By David Sole
Ukraine grabbed headlines recently as this proxy for the United States and NATO carried out dramatic military actions in the war with the Russian Federation.
On December 17 Russian Lt. General Igor Kirillov and his assistant were killed when a bomb hidden in a motor scooter exploded in a residential neighborhood in Moscow. Gen. Kirillov headed the Radiation, Biological and Chemical Defense Forces of the Russian Federation. Responsibility for the assassination was taken by the SBU – Ukraine’s Security Service claiming the general “a legitimate target.” Only a day later Russia announced it had arrested a 29-year-old Uzbek man who reportedly admitted planting the bomb on orders of Ukrainian agents.
The very next day Ukraine launched a massive long-range missile attack on the giant Kamensky Combine in Rostov province in southern Russia. Six U.S. supplied and operated ATACMS and four British/French Storm Shadow long-range missiles were directed at the chemical complex. The Russian Ministry of Defense reported that its air defense forces shot down all ten of the incoming missiles while debris from one damaged an auxiliary building near the plant.
The Russians were quick to respond. The pro-Ukrainian Kyiv Independent reported that Russian missiles hit Kiev, the nation’s capital city, targeting the “SBU command center and a missile manufacturing plant.”
Occasional missile attacks and assassinations, however, cannot win a war. Ukraine’s situation on the ground is getting more and more desperate. The Guardian is only the latest of Western media sources to raise the alarm about Ukraine’s deteriorating military. On December 21 that pro-Ukrainian news source admitted that Ukraine’s “Depleted army is increasingly made up of older men” and “faces difficult decisions over acute shortage of frontline troops.”
The Guardian reporter interviewed Ukrainian officers who said “The people we get now are not like the people who were there in the beginning of the war … Recently we received 90 people, but only 24 of them were ready to move to [frontline] positions. The rest were old, sick or alcoholics….and can barely hold a weapon. Poorly trained and poorly equipped.”

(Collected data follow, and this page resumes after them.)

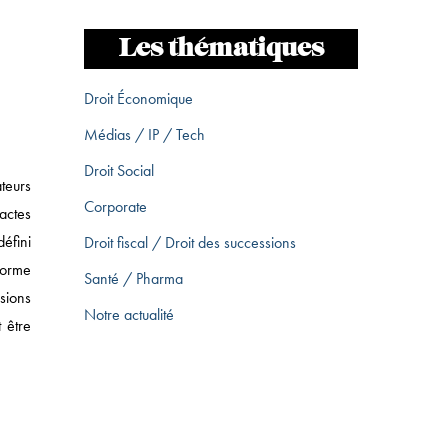
Les thématiques
Droit Économique
Médias / IP / Tech
Droit Social
teurs
Corporate
actes
défini
Droit fiscal / Droit des successions
forme
Santé / Pharma
sions
Notre actualité
 être
T DES SUCCESSIONS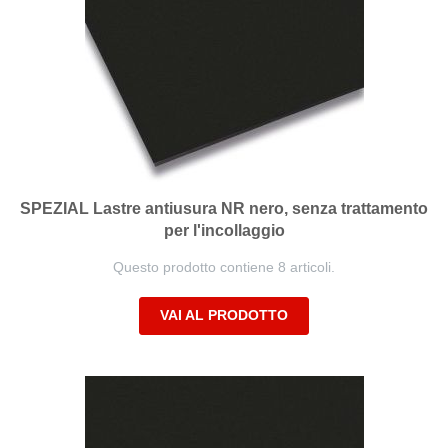
SPEZIAL Lastre antiusura NR nero, senza trattamento
per l'incollaggio
Questo prodotto contiene 8 articoli.
VAI AL PRODOTTO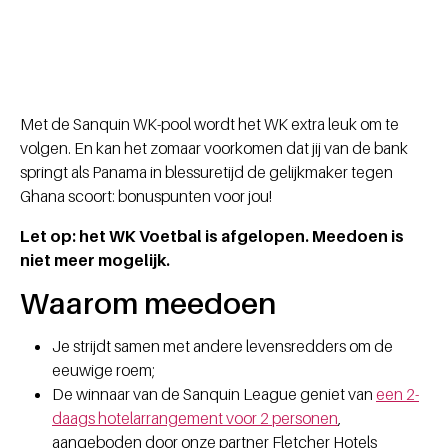
Met de Sanquin WK-pool wordt het WK extra leuk om te
volgen. En kan het zomaar voorkomen dat jij van de bank
springt als Panama in blessuretijd de gelijkmaker tegen
Ghana scoort: bonuspunten voor jou!
Let op: het WK Voetbal is afgelopen. Meedoen is
niet meer mogelijk.
Waarom meedoen
Je strijdt samen met andere levensredders om de
eeuwige roem;
De winnaar van de Sanquin League geniet van
een 2-
daags hotelarrangement voor 2 personen
,
aangeboden door onze partner Fletcher Hotels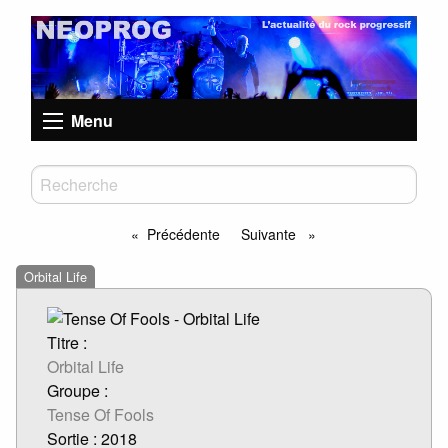
Menu
Précédente
Suivante
page
page
Orbital Life
Titre :
Orbital Life
Groupe :
Tense Of Fools
Sortie : 2018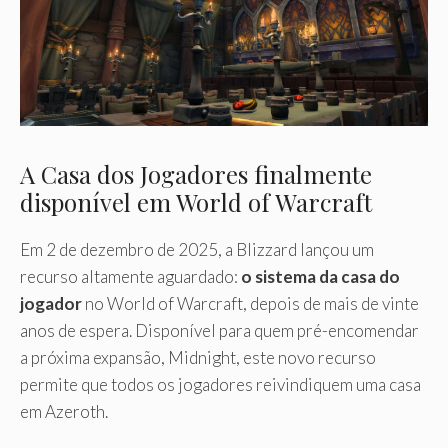
A Casa dos Jogadores finalmente
disponível em World of Warcraft
Em 2 de dezembro de 2025, a Blizzard lançou um
recurso altamente aguardado:
o sistema da casa do
jogador
no World of Warcraft, depois de mais de vinte
anos de espera. Disponível para quem pré-encomendar
a próxima expansão, Midnight, este novo recurso
permite que todos os jogadores reivindiquem uma casa
em Azeroth.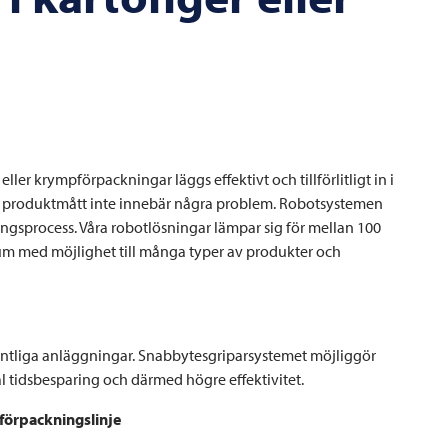
er krympförpackningar läggs effektivt och tillförlitligt in i
tora produktmått inte innebär några problem. Robotsystemen
ingsprocess. Våra robotlösningar lämpar sig för mellan 100
rum med möjlighet till många typer av produkter och
fintliga anläggningar. Snabbytesgriparsystemet möjliggör
l tidsbesparing och därmed högre effektivitet.
 förpackningslinje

Ukrainian air defense units have had to send trained specialists to fill infantry shortages. One officer reported that “I’m left with those aged 50-plus and injured people. It’s impossible to run things like this.” A recent public opinion poll “found that 46% of respondents agreed that there was ‘no shame in evading military service.’” Only 29% thought evading was shameful.

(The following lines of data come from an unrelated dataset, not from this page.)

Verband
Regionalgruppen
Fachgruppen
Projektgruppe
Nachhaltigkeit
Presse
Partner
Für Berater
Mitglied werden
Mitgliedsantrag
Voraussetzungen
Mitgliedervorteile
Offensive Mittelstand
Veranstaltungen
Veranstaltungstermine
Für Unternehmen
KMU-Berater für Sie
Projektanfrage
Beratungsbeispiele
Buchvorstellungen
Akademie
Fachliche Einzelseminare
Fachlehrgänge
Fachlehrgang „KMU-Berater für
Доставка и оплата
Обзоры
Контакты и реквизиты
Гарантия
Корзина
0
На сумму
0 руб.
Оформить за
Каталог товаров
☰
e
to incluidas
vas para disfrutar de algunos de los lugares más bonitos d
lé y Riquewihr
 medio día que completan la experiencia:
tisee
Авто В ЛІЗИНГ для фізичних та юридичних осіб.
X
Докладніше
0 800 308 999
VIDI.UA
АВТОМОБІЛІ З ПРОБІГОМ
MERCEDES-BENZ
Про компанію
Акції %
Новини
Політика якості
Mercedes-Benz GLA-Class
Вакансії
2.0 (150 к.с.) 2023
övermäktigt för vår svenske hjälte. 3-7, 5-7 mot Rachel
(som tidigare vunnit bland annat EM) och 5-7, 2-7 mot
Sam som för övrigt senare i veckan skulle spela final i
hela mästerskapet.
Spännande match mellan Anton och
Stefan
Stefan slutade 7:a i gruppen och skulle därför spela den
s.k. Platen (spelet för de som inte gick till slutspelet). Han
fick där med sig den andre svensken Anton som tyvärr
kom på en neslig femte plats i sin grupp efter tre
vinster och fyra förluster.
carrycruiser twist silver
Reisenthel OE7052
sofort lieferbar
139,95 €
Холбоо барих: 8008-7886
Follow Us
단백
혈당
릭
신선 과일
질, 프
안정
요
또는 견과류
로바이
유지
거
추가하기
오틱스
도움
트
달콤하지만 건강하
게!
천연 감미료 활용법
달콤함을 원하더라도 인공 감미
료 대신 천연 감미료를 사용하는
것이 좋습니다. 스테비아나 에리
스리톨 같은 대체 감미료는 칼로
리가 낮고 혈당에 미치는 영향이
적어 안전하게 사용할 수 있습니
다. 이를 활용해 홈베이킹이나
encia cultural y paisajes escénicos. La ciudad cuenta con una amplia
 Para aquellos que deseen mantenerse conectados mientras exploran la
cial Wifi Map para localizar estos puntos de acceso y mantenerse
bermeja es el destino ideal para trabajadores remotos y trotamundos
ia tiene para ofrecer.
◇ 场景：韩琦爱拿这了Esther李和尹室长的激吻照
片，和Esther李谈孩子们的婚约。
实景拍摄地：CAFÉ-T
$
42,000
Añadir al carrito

A look at the long line of contact shows Russian forces advancing on all fronts. The battle for the critical military hub city of Pokrovsk now has Russian units at the very edge of the city while other Russian units are closing in from around the south, east and north in intense fighting.
In the Kursk province, Russian forces have been constantly pressing in on the Ukrainian units that originally seized a sizable area in their surprise August incursion. But they have stalled and are suffering major losses of troops and heavy weaponry daily. Some reports estimate that Ukraine holds only about 30% of the original territory it seized. That remaining area is sparsely populated and of no military value. Ukraine’s stubborn efforts to hold that territory only adds to its critical shortage of troops and equipment in the main areas of combat further south.
While fighting continues, both sides, no doubt, are also waiting to see what Donald Trump will do following his January 20 inauguration to the US Presidency. It isn’t clear, however, that Trump can or will make any real changes to the military situation, despite campaign promises to do so. Russia’s successes on the battlefield will strengthen its original demands of its Special Military Operation to demilitarize Ukraine, denazify Ukraine’s military and win concrete guarantees that Ukraine will not be permitted to join the anti-Russian NATO Alliance.